Layman Hutcherson rented a house from the plaintiff Meadows, his father-in-law, which contained, with his other furniture, a stereo, television set, and tires purchased from White Stores, Inc. and in which they had a security interest. The account was in arrears and the merchant filed a foreclosure proceeding, following which certain deputy marshals and the defendant, acting under Code Ann. § 109A-9-503 ("Unless otherwise agreed a secured party has on default the right to take possession of the collateral.") went to the home at a time when it was unoccupied and obtained access through the services of a locksmith. They removed the stereo, television and tires at that time; returned later in the day and removed a directional antenna from the roof which in fact belonged to Meadows but which resembled one previously purchased by Hutcherson and covered by the security agreement. In removing the items the defendant's agents left scratches on the living room floor, damaged the roof and removed the plaintiff's antenna. He sued for compensatory and punitive damages in the amounts of $504 and $5,000 respectively. The jury returned a verdict for $504 compensatory and $750 punitive damages, and defendant appeals.
1. The entry was made in March, 1970. Evidence that on January 30 Hutcherson brought this particular account up to date by means of the proceeds of a check introduced in evidence was admitted over the objection that "whether the account was in arrears at this time is not the issue of this suit." Granted that the check as evidence of payment through January was of little probative value where the account again became delinquent, the same evidence was introduced by the defendant who offered evidence of Hutcherson's purchases and payments, including the payment represented by the proceeds of the check. No reversible error appears.
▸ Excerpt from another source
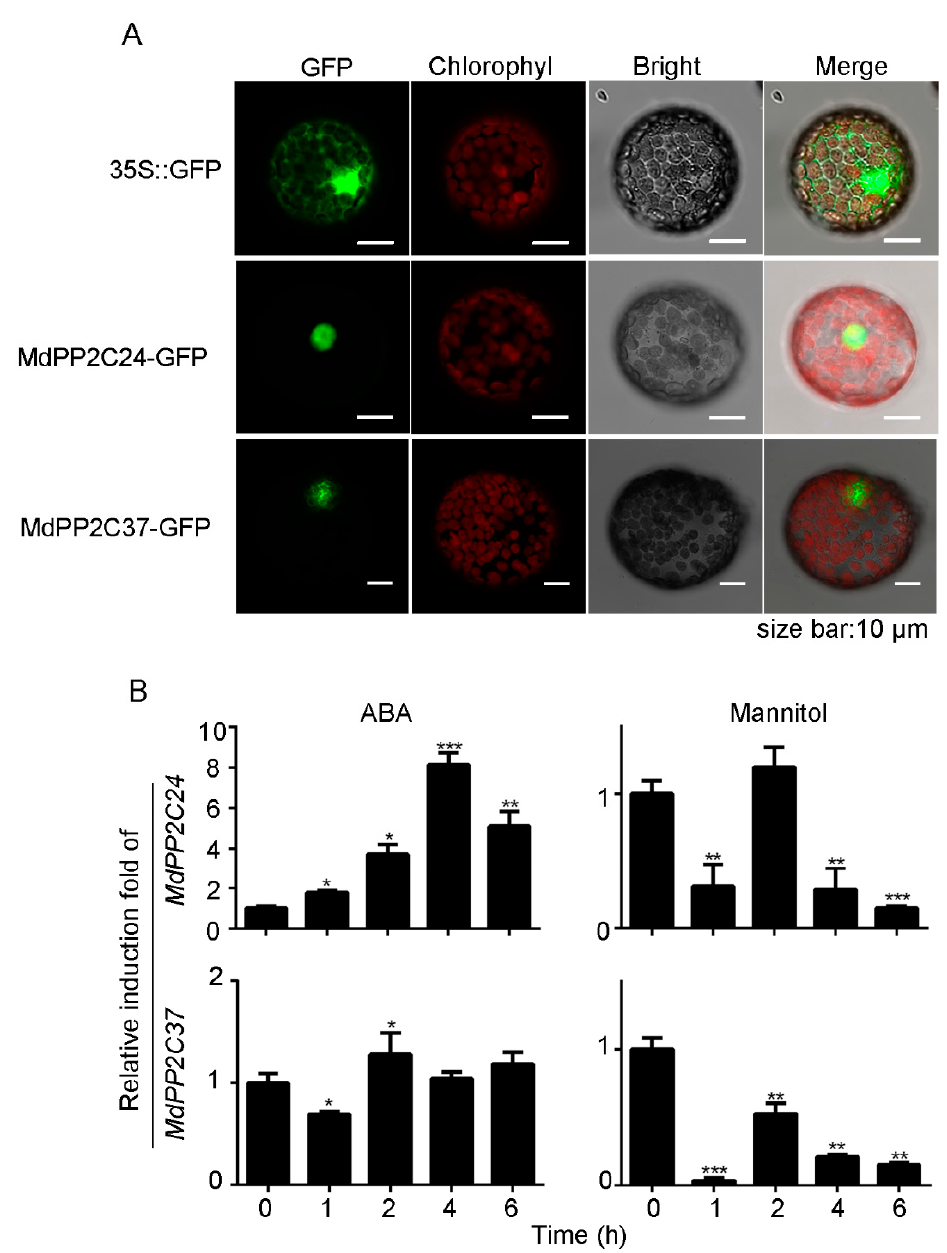
Figure 2. Nucleus-located genes MdPP2C24/37 were induced by ABA or mannitol. ( A ) Subcellular localization of MdPP2C24/37-GFP fusion proteins in tobacco protoplasts. 35S ::GFP alone or MdPP2C24/37-GFP correspond to chlorophyll and bright field images, respectively, and the su- perposition of fluorescent illumination, chlorophyll, and bright field images is shown. ( B ) Real-time qPCR analysis of MdPP2C24/37 expression in apple leaves. Total RNA was isolated from the ABA- or mannitol-treated apple leaves and used for real-time qPCR. Results represent mean ± SE from three independent experiments, with similar results obtained. Values were significantly different from WT at * p < 0.05, ** p < 0.01 or *** p <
2. It is further contended that there was no evidence to support a verdict for either compensatory or punitive damages. The plaintiff was no party to the contract between Hutcherson and the defendant. He offered evidence supporting his contention that his real estate had been damaged in the amount sued for, and that the aerial removed from his roof belonged to him and not to the debtor. The defendant's testimony indicated that they acted purely on the assumption the aerial belonged to Hutcherson without verification of the fact, and that they made no investigation whatever as to the ownership of the real property or the necessity for damage to the floor and roof. Where, as here, there is some evidence to indicate that the defendant proceeded in wilful disregard of the rights of the owner of the premises, whoever he may have been, unnecessarily inflicted injury on the property, and converted property not belonging to the debtor to its own use, this constitutes wilful and tortious misconduct authorizing punitive damages. Whisenhunt v. Allen Parker Co., 119 Ga. App. 813, 818 ( 168 S.E.2d 827).
Judgment affirmed. Bell, C. J., and Quillian, J., concur.